I’ve blogged before about the importance of making sure you’re serving your content over HTTPS. Not only is Chrome now marketing sites not served over HTTPS as “non secure” in the browser, they are giving increased weight to HTTPS sites in search results. It’s never been easier to serve your sites securely, but the actual secure certificate is only part of the equation here. We need to talk about protocols like SSL and TLS as well.

Server software like Apache and Nginx would previously serve secure content over the SSL (secure sockets layer) protocol. This is the case for the web as well as email. SSL was succeeded by TLS (transport layer security). The problem is that the various SSL protocols have been found to be insecure. A few years ago SSL 3.0 was found to be attackable thanks to the POODLE attack. At this point, it’s best to have moved your servers off SSL and been using the TLS protocols.

Run Some Tests!

If that’s greek to you (and most of it is to me as well), don’t worry. If you have server or IT admins that take care of your servers, chances are they’re on it and have been on TLS for several years now.

Highedwebtech.com SSL Test results

You can use Qualys’ SSL Server Test site to what protocols your server is using and make sure you’re up to do date with everything. You can see my report here. I use Let’s Encrypt for my certificate. Take a second and check out that A+. Feels good.

The SSL Server Test will also tell you what TLS and SSL protocols you’re running. You shouldn’t be running any SSL ones, because you will see the test dock you very heavily. Here’s an example:


You should be serving your website content over TLS 1.2 at this point. Why? Here’s more detail from GlobalSign:

As a best practice, you should configure your servers to support the latest protocol versions to ensure you are using only the strongest algorithms and ciphers, but equally as important is to disable the older versions. Continuing to support old versions of the protocols can leave you vulnerable to downgrade attacks, where hackers force connections to your server to use older versions of the protocols that have known exploits.  This can leave your encrypted connections (whether between a site visitor and your web server, machine to machine, etc.) open to man-in-the-middle and other types of attacks.

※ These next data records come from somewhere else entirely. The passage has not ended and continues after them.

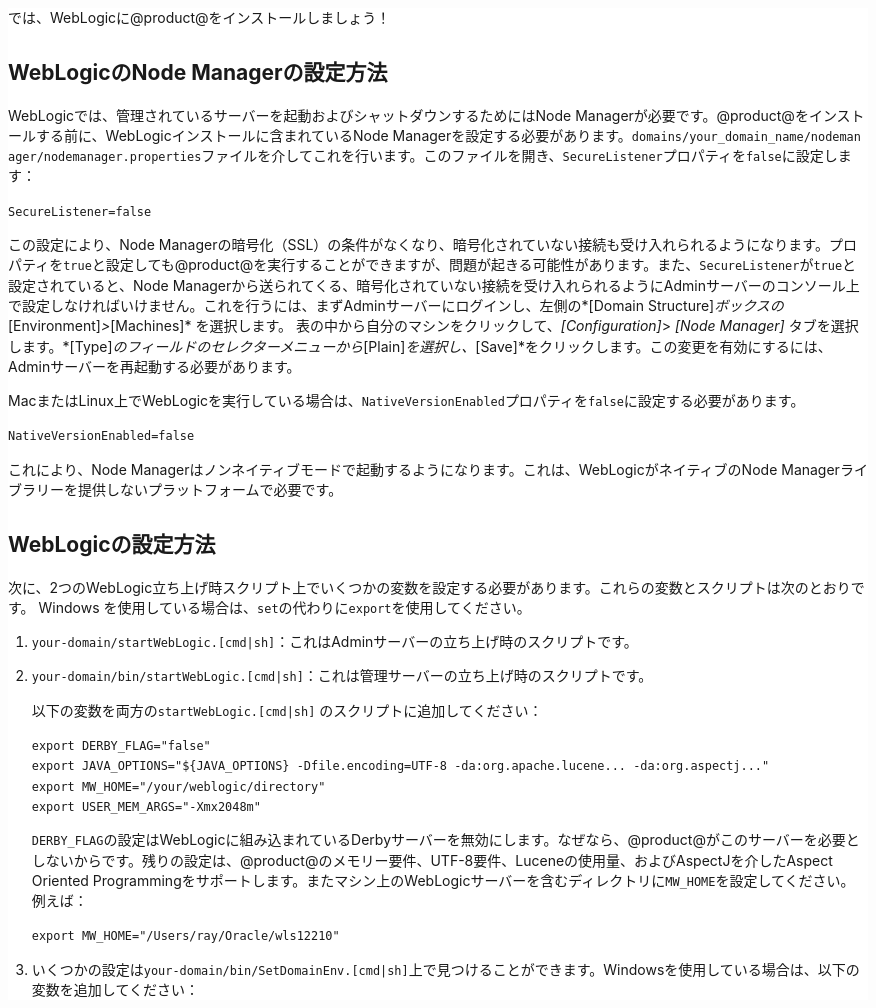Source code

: 
では、WebLogicに@product@をインストールしましょう！



## WebLogicのNode Managerの設定方法[](id=configuring-weblogics-node-manager)

WebLogicでは、管理されているサーバーを起動およびシャットダウンするためにはNode Managerが必要です。@product@をインストールする前に、WebLogicインストールに含まれているNode Managerを設定する必要があります。`domains/your_domain_name/nodemanager/nodemanager.properties`ファイルを介してこれを行います。このファイルを開き、`SecureListener`プロパティを`false`に設定します：

    SecureListener=false

この設定により、Node Managerの暗号化（SSL）の条件がなくなり、暗号化されていない接続も受け入れられるようになります。プロパティを`true`と設定しても@product@を実行することができますが、問題が起きる可能性があります。また、`SecureListener`が`true`と設定されていると、Node Managerから送られてくる、暗号化されていない接続を受け入れられるようにAdminサーバーのコンソール上で設定しなければいけません。これを行うには、まずAdminサーバーにログインし、左側の*[Domain Structure]*ボックスの*[Environment]*>*[Machines]* を選択します。
表の中から自分のマシンをクリックして、*[Configuration]*> *[Node
Manager]* タブを選択します。*[Type]*のフィールドのセレクターメニューから*[Plain]*を選択し、*[Save]*をクリックします。この変更を有効にするには、Adminサーバーを再起動する必要があります。



MacまたはLinux上でWebLogicを実行している場合は、`NativeVersionEnabled`プロパティを`false`に設定する必要があります。

    NativeVersionEnabled=false

これにより、Node Managerはノンネイティブモードで起動するようになります。これは、WebLogicがネイティブのNode Managerライブラリーを提供しないプラットフォームで必要です。

## WebLogicの設定方法[](id=configuring-weblogic)

次に、2つのWebLogic立ち上げ時スクリプト上でいくつかの変数を設定する必要があります。これらの変数とスクリプトは次のとおりです。 Windows を使用している場合は、`set`の代わりに`export`を使用してください。



1. `your-domain/startWebLogic.[cmd|sh]`：これはAdminサーバーの立ち上げ時のスクリプトです。



2. `your-domain/bin/startWebLogic.[cmd|sh]`：これは管理サーバーの立ち上げ時のスクリプトです。



   以下の変数を両方の`startWebLogic.[cmd|sh]` のスクリプトに追加してください：

       export DERBY_FLAG="false"
       export JAVA_OPTIONS="${JAVA_OPTIONS} -Dfile.encoding=UTF-8 -da:org.apache.lucene... -da:org.aspectj..."
       export MW_HOME="/your/weblogic/directory"
       export USER_MEM_ARGS="-Xmx2048m"
   
   `DERBY_FLAG`の設定はWebLogicに組み込まれているDerbyサーバーを無効にします。なぜなら、@product@がこのサーバーを必要としないからです。残りの設定は、@product@のメモリー要件、UTF-8要件、Luceneの使用量、およびAspectJを介したAspect Oriented Programmingをサポートします。またマシン上のWebLogicサーバーを含むディレクトリに`MW_HOME`を設定してください。例えば：

       export MW_HOME="/Users/ray/Oracle/wls12210"
   

3. いくつかの設定は`your-domain/bin/SetDomainEnv.[cmd|sh]`上で見つけることができます。Windowsを使用している場合は、以下の変数を追加してください：
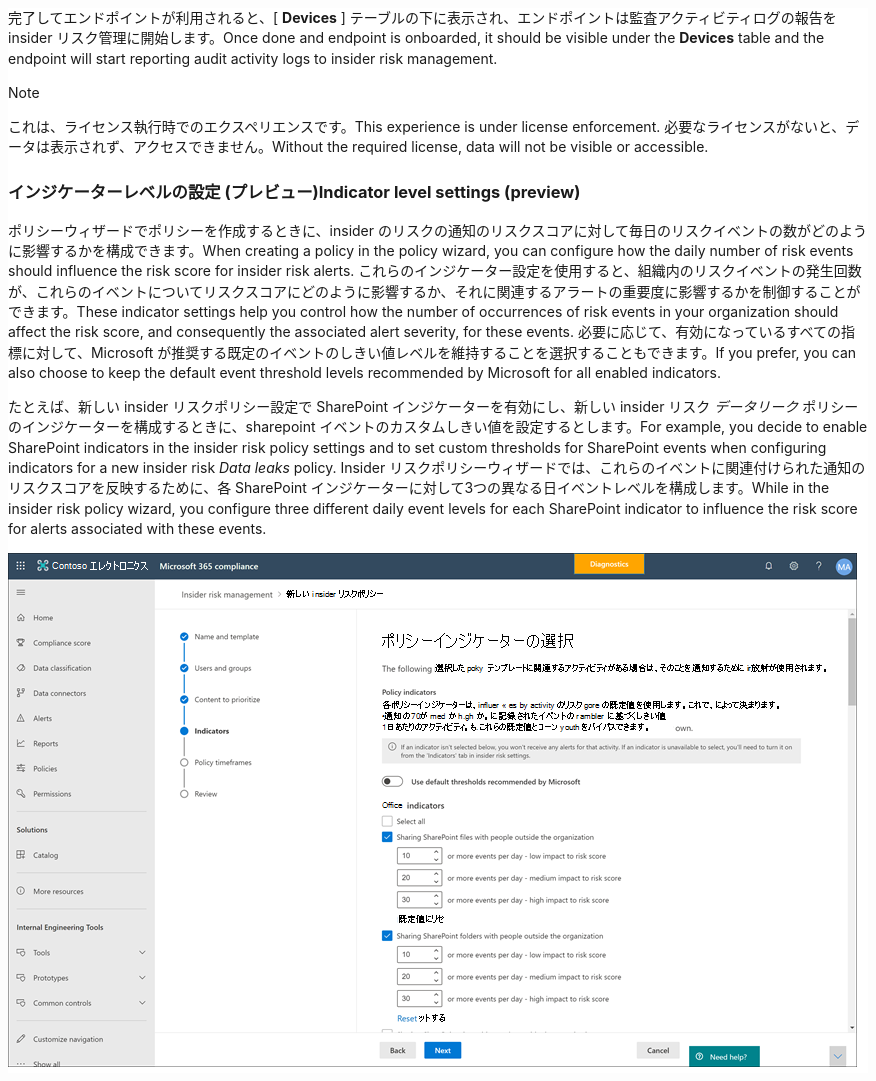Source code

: <span data-ttu-id="b9e4c-217">完了してエンドポイントが利用されると、[ **Devices** ] テーブルの下に表示され、エンドポイントは監査アクティビティログの報告を insider リスク管理に開始します。</span><span class="sxs-lookup"><span data-stu-id="b9e4c-217">Once done and endpoint is onboarded, it should be visible under the **Devices** table and the endpoint will start reporting audit activity logs to insider risk management.</span></span>

> [!NOTE]
><span data-ttu-id="b9e4c-218">これは、ライセンス執行時でのエクスペリエンスです。</span><span class="sxs-lookup"><span data-stu-id="b9e4c-218">This experience is under license enforcement.</span></span> <span data-ttu-id="b9e4c-219">必要なライセンスがないと、データは表示されず、アクセスできません。</span><span class="sxs-lookup"><span data-stu-id="b9e4c-219">Without the required license, data will not be visible or accessible.</span></span>

### <a name="indicator-level-settings-preview"></a><span data-ttu-id="b9e4c-220">インジケーターレベルの設定 (プレビュー)</span><span class="sxs-lookup"><span data-stu-id="b9e4c-220">Indicator level settings (preview)</span></span>

<span data-ttu-id="b9e4c-221">ポリシーウィザードでポリシーを作成するときに、insider のリスクの通知のリスクスコアに対して毎日のリスクイベントの数がどのように影響するかを構成できます。</span><span class="sxs-lookup"><span data-stu-id="b9e4c-221">When creating a policy in the policy wizard, you can configure how the daily number of risk events should influence the risk score for insider risk alerts.</span></span> <span data-ttu-id="b9e4c-222">これらのインジケーター設定を使用すると、組織内のリスクイベントの発生回数が、これらのイベントについてリスクスコアにどのように影響するか、それに関連するアラートの重要度に影響するかを制御することができます。</span><span class="sxs-lookup"><span data-stu-id="b9e4c-222">These indicator settings help you control how the number of occurrences of risk events in your organization should affect the risk score, and consequently the associated alert severity, for these events.</span></span> <span data-ttu-id="b9e4c-223">必要に応じて、有効になっているすべての指標に対して、Microsoft が推奨する既定のイベントのしきい値レベルを維持することを選択することもできます。</span><span class="sxs-lookup"><span data-stu-id="b9e4c-223">If you prefer, you can also choose to keep the default event threshold levels recommended by Microsoft for all enabled indicators.</span></span>

<span data-ttu-id="b9e4c-224">たとえば、新しい insider リスクポリシー設定で SharePoint インジケーターを有効にし、新しい insider リスク *データリーク* ポリシーのインジケーターを構成するときに、sharepoint イベントのカスタムしきい値を設定するとします。</span><span class="sxs-lookup"><span data-stu-id="b9e4c-224">For example, you decide to enable SharePoint indicators in the insider risk policy settings and to set custom thresholds for SharePoint events when configuring indicators for a new insider risk *Data leaks* policy.</span></span> <span data-ttu-id="b9e4c-225">Insider リスクポリシーウィザードでは、これらのイベントに関連付けられた通知のリスクスコアを反映するために、各 SharePoint インジケーターに対して3つの異なる日イベントレベルを構成します。</span><span class="sxs-lookup"><span data-stu-id="b9e4c-225">While in the insider risk policy wizard, you configure three different daily event levels for each SharePoint indicator to influence the risk score for alerts associated with these events.</span></span>

![Insider リスク管理カスタムインジケーター設定](../media/insider-risk-custom-indicators.png)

Earlier this summer, TLS 1.3 was ratified and released. If you are able to upgrade to it, you should. If you don’t want to run a full SSL test, you can run just a check of what TLS protocols you are serving. Here’s a TLS Test from CDN77. Here’s my results below. This site is coming to you over TLS 1.3. Again, feels good!

TLS Test Results

The Chrome browser has started showing that a site being over SSL and HTTPS more visible to users in its recent versions. Instead of showing just a green padlock, Google has added the word secure to that area.

The bar now looks like this:

SSL site in Chrome

For non-secure, regular sites, there will continue to be an icon that shows the user they can get more info about that site.

Non-SSL site in Chrome

If users click on that site, they see this text:

What users see on non-SSL site

This small change is just the beginning. At the end of January, Google and Chrome will start listing sites served over non-secure HTTP will be marked specifically as non-secure. WordFence shows in this image how Chrome will show all sites that aren’t served securely:

Non-secure site in Chrome

WordFence released a good blog post on these changes here.

This is a good thing, as serving of SSL and HTTPS not only is better protection for your data, you can, if you want, get some serving speed increases via HTTP/2.

On the downside, it may drive your campus or freelance clients to ask why their sites aren’t showing up as secure.

It will also drive users to think that something is wrong with their site or their information has been compromised. We will need to communicate to those users as well.

It will be a good opportunity for us as web developers to have a conversation about basic security and why technologies like SSL are important.

Luckily, installing SSL certificates is much easier now thanks to groups like Let’s Encrypt. They’ve taken the headache out of issuing and maintaining SSL certificates. The majority of the sites I host and support serve certificates from Let’s Encrypt, including this site.

With the pain removed, for the most part, there are fewer and fewer excuses not to serve your site over HTTPS/SSL.

The challenge here remains that not enough shared web  hosting providers are offering easy and affordable SSL. Kudos to Dreamhost for being one of the largest hosts to offer free, no-configure SSL to their hosting clients. Let’s hope more and more companies join in.

I’m writing a longer post about this, but on the side, I have a web development and support company. We do hosting for many sites, and have we are making (at least) free SSL the default for all the sites we begin hosting in 2017. We’re also retrofitting all the sites we’ve previously launched. It’s just a click of the mouse for us, so there’s no excuse not to. Add in automatic renewal of the certificates, and it’s dead easy for developers and host companies to support.